Sprecher Ernst von Klipstein
Markante Textbeiträge [...]
Zur Person Künstlicher Mensch, den Dr. Frankenstein (lassen wir mal das Versteckspiel, Doktor) zusammen mit seiner Assistentin Dr. Finistra zusammengeschustert hat. Der Homunculus ist also einfach nur das klassische Frankenstein-Monster, jedenfalls von Hals bis Fuß. Sein Kopf und seine rechte Hand stammen nämlich vom vampirischen Höllenboten Hemator, der auf seinem Weg nach Schloß Mordabrunn von Dr. Finistra abgefangen und verstümmelt wurde. Die meiste Zeit liegt der Homunculus in Frankensteins Labor herum, und als Frankenstein ihn schließlich aufstehen läßt, ist er sogar noch um ein weiteres Organ reicher: Inzwischen hat Frankenstein nämlich noch das Hirn seiner verblichenen (von ihm ermordeten?) Assistentin in Hemators Ex-Kopf eingepflanzt. Das hätte er mal lieber bleiben lassen, denn nun hat der Homunculus nur noch Unsinn im Kopf. Finistra treibt in ihrem neuen Körper lauter destruktiven Schabernack, dem zunächst Frankenstein (oder auch nicht?) und dann auch noch fast Eireen Fox und Tom Fawley zum Opfer fallen.
Klingt kompliziert. Das ist auch kein Wunder, handelt es sich bei dem Homunculus doch um eine der mysteriösesten Gestalten der Gruselserie. Am Ende mögen sein Kopf und seine rechte Hand im Sonnenlicht vergehen, doch zurück bleibt nicht nur sein Rumpf, sondern auch eine Reihe von Fragen:
Das erste große Rätsel war seine Stimme. Jahrelang blieb verborgen, wer der geheimnisvolle Andreas Weber war, der laut Besetzungsliste die markerschütternden, unartikulierten Schreie des Homunculus ausgestoßen hatte. No-name Weber wurde schließlich als Europa-Veteran Ernst von Klipstein enttarnt. Doch warum hatte von Klipstein sich hinter einem derart einfallslosen Pseudonym verborgen? Hatten ihn Namen wie "Dr. Stein" oder "Graf Cula" inspiriert? Oder war er mit der Rolle unzufrieden, die ihm kein einziges Wörtchen Text gönnte? Das hatte ihrerzeit doch weder Boris Karloff noch Christopher Lee abgehalten ...
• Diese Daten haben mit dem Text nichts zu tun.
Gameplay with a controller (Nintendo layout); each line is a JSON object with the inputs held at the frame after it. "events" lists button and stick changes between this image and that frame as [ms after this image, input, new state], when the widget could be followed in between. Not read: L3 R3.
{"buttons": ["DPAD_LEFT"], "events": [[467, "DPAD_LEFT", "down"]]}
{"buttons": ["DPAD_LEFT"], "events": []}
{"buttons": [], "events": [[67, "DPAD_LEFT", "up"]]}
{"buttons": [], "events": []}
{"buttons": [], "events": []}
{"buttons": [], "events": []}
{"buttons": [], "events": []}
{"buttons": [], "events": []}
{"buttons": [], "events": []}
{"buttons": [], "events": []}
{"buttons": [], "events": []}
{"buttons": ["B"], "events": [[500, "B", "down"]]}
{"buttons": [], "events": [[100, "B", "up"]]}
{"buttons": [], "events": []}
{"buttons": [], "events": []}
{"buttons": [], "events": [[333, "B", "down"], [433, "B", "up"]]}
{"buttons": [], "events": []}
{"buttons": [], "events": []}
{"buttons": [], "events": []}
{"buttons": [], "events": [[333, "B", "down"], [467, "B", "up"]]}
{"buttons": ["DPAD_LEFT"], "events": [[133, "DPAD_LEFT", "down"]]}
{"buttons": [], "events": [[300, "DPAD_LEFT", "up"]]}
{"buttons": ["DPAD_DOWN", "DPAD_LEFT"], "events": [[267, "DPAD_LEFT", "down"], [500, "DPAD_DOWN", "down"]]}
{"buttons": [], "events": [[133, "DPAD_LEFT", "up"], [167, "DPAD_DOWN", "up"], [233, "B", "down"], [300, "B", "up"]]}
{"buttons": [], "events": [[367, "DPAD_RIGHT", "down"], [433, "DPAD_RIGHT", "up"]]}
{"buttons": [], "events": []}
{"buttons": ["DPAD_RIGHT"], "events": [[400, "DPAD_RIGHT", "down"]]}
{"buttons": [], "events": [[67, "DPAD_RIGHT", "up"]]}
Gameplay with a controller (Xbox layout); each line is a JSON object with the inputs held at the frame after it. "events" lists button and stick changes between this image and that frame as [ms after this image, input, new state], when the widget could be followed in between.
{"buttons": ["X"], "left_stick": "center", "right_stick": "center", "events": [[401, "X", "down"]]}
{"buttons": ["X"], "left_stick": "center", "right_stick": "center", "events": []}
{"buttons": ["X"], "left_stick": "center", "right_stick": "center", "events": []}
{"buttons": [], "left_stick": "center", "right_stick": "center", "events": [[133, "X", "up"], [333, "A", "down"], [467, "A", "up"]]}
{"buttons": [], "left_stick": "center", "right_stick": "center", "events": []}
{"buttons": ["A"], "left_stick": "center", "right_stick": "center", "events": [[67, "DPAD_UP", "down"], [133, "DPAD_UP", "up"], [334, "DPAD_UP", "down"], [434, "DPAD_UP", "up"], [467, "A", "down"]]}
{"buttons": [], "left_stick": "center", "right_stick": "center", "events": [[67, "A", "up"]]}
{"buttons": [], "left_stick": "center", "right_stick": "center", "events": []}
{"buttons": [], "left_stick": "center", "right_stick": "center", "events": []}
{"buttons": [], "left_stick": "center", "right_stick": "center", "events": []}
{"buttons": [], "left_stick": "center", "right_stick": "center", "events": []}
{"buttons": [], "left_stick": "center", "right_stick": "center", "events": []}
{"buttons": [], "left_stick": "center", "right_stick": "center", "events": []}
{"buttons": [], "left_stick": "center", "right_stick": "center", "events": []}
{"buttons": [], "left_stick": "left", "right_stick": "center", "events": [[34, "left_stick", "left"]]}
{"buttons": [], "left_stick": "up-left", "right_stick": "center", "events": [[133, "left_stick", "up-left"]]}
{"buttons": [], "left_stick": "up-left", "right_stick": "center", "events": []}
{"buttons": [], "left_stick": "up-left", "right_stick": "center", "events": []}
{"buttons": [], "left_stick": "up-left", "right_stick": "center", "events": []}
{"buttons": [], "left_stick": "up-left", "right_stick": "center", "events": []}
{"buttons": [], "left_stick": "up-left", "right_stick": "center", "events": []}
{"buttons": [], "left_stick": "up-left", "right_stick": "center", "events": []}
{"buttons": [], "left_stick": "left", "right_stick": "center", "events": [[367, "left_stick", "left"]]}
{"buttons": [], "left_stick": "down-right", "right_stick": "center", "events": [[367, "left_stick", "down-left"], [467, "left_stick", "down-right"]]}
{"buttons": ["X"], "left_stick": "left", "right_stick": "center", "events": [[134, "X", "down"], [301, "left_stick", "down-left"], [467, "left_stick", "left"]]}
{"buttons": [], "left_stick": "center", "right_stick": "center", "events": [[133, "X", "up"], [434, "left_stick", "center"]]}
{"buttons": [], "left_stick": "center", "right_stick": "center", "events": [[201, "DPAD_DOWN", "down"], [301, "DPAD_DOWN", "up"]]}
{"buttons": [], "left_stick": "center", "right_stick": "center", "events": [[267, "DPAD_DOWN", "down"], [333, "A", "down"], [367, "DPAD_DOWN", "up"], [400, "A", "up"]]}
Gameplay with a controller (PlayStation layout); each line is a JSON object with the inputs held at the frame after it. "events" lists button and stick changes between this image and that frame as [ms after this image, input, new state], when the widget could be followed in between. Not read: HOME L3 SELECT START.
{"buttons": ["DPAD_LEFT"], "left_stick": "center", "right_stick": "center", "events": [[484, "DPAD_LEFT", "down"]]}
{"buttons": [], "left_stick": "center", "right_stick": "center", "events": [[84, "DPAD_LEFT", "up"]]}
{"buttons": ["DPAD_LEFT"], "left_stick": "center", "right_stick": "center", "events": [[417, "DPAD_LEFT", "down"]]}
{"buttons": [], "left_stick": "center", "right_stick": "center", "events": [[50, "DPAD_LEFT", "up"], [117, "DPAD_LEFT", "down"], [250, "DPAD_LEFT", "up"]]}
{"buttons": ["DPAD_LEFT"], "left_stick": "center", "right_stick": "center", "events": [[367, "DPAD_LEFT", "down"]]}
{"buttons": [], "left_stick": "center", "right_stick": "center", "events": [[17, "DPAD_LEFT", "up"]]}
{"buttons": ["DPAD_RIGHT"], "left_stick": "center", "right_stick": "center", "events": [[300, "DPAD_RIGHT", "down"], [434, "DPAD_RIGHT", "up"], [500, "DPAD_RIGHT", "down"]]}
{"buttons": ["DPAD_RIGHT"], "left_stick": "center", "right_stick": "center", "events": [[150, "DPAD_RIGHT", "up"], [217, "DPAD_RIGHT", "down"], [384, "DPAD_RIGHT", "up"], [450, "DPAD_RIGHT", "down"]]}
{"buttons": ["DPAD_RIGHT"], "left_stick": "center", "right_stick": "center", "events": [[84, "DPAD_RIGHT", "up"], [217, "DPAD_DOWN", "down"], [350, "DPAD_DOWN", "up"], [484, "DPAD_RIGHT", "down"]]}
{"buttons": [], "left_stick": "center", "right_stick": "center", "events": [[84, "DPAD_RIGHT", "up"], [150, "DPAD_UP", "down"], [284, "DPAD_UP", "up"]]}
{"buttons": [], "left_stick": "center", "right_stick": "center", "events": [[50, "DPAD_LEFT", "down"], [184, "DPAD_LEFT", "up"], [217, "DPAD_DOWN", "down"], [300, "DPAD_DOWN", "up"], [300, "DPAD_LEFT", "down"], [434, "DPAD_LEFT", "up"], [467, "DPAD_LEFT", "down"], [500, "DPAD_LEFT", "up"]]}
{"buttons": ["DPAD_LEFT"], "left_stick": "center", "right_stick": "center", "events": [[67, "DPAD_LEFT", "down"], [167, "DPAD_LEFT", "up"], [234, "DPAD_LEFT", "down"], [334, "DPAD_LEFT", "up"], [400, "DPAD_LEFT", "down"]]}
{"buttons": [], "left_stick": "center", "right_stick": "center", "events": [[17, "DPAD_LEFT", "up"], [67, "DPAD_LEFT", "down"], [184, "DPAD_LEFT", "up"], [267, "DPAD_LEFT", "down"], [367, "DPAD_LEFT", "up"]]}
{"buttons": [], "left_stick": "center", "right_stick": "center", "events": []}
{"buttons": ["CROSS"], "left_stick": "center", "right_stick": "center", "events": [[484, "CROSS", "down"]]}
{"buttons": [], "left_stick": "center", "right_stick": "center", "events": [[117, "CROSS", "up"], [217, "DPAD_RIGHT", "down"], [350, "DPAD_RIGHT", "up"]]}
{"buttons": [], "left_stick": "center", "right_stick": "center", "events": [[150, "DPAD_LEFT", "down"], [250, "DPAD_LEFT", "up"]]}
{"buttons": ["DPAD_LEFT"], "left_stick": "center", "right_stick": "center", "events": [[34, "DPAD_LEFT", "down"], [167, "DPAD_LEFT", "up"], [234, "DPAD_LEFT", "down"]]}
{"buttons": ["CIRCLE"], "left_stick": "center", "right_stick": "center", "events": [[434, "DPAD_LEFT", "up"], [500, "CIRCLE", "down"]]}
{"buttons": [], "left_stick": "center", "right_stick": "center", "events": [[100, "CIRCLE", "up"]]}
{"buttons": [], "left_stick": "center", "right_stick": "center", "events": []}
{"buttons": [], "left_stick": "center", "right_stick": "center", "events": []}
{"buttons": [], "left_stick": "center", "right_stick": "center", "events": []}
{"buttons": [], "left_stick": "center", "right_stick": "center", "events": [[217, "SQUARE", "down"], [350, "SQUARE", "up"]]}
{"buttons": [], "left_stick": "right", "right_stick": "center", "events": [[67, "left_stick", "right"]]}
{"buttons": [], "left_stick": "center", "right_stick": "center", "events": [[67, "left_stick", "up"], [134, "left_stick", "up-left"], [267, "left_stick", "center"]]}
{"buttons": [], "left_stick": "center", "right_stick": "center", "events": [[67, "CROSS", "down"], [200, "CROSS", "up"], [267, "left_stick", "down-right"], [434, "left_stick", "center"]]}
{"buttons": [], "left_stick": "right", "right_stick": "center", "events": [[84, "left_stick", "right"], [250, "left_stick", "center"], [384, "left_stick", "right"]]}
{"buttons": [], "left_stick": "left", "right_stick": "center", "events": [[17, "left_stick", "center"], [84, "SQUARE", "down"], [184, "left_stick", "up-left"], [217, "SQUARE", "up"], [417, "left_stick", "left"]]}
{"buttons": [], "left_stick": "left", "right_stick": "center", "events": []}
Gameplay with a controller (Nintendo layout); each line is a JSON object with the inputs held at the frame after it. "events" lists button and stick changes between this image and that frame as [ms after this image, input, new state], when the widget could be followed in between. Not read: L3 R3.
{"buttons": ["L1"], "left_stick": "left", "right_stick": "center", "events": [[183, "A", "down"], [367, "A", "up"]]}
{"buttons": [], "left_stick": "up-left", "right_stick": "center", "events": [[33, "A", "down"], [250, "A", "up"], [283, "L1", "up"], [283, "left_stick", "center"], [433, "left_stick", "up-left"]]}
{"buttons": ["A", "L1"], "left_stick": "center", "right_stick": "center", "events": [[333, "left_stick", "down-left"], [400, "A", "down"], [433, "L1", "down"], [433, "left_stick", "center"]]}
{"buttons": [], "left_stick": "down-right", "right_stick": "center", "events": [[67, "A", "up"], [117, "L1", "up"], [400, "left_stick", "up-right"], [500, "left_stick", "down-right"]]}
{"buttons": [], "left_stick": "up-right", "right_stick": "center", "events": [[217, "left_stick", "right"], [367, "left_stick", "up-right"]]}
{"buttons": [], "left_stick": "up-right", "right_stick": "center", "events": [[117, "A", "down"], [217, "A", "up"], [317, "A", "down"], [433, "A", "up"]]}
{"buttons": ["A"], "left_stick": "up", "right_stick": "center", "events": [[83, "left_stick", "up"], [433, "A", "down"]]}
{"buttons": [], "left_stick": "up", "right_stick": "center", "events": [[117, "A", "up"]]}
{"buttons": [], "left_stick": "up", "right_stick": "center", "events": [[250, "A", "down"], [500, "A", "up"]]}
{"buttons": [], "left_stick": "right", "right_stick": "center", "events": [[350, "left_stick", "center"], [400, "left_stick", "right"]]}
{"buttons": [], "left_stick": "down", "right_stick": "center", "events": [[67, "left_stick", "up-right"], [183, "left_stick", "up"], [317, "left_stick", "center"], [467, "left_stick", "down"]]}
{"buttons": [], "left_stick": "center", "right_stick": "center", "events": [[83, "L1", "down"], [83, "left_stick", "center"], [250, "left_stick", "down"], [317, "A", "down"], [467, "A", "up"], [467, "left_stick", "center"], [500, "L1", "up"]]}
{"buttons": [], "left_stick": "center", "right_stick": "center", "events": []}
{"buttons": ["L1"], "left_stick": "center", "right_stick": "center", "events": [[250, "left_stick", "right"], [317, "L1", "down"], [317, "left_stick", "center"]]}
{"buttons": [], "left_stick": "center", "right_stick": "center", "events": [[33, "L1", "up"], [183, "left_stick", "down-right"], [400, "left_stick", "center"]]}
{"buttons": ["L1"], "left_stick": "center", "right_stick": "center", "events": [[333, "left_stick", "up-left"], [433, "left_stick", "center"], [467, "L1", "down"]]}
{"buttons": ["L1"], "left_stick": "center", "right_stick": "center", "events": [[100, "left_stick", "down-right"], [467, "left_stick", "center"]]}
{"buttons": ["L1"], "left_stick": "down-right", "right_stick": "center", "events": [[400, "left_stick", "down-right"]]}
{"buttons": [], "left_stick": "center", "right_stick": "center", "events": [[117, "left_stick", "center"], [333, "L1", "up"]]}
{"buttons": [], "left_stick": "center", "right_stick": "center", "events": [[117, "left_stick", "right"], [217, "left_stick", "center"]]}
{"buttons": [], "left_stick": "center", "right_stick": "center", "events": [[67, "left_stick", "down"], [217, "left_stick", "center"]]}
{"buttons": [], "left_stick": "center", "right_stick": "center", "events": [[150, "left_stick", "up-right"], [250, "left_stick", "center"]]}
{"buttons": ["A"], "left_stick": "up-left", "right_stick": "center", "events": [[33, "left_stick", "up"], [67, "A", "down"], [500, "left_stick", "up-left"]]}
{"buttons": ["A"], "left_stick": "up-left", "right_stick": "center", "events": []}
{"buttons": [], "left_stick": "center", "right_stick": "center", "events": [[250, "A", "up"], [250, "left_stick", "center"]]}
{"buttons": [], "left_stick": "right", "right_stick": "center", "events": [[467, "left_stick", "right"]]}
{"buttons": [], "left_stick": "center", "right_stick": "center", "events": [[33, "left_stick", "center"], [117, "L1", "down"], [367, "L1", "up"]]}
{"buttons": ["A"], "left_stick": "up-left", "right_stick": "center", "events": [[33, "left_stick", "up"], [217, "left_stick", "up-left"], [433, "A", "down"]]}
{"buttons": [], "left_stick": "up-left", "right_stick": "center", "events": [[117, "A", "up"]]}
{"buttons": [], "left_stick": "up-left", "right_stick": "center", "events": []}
Innerhalb der Handlung ist die Lage nicht klarer. Im Gegenteil: Stammt der Homunculus nun aus der Retorte, oder wurde er - in bester Frankenstein-Tradition - komplett aus Leichenteilen zusammengefügt? Frankenstein vertritt gegenüber Tom und Eireen die Retortenversion. Auf Toms zweifelnde Nachfrage hin bestätigt Dr. Finistra die Aussage ihres Chefs, um gleich danach ein wenig verlegen einzuräumen: "Kleine Korrekturen waren nötig. Einige Operationen, Sie verstehen?" Nun, wir wissen ja, was Dr. Finistra hier zu vertuschen sucht. Und es erscheint auch merkwürdig, daß ein künstlicher Mensch in der Retorte auf die stattliche Größe von über zwei Meter wächst, der Kopf und eine Hand aber völlig auf sich warten lassen. Wen würde es wundern, wenn Frankenstein und Finistra noch andere Leichen im Keller hätten?
Weiter: Warum gab Finistra dem Homunculus den Kopf und die Hand Hemators? Lebensfähiger macht das den künstlichen Menschen ja nicht. Wollte sie einfach ihrem Chef und dem selbsternannten Hausherrn Dracula gleichzeitig eins auswischen und so zwei Fliegen mit einer Klappe schlagen? Oder glaubte sie, dem Homunculus gerade durch einen vampirischen Kopf Unsterblichkeit zu verleihen?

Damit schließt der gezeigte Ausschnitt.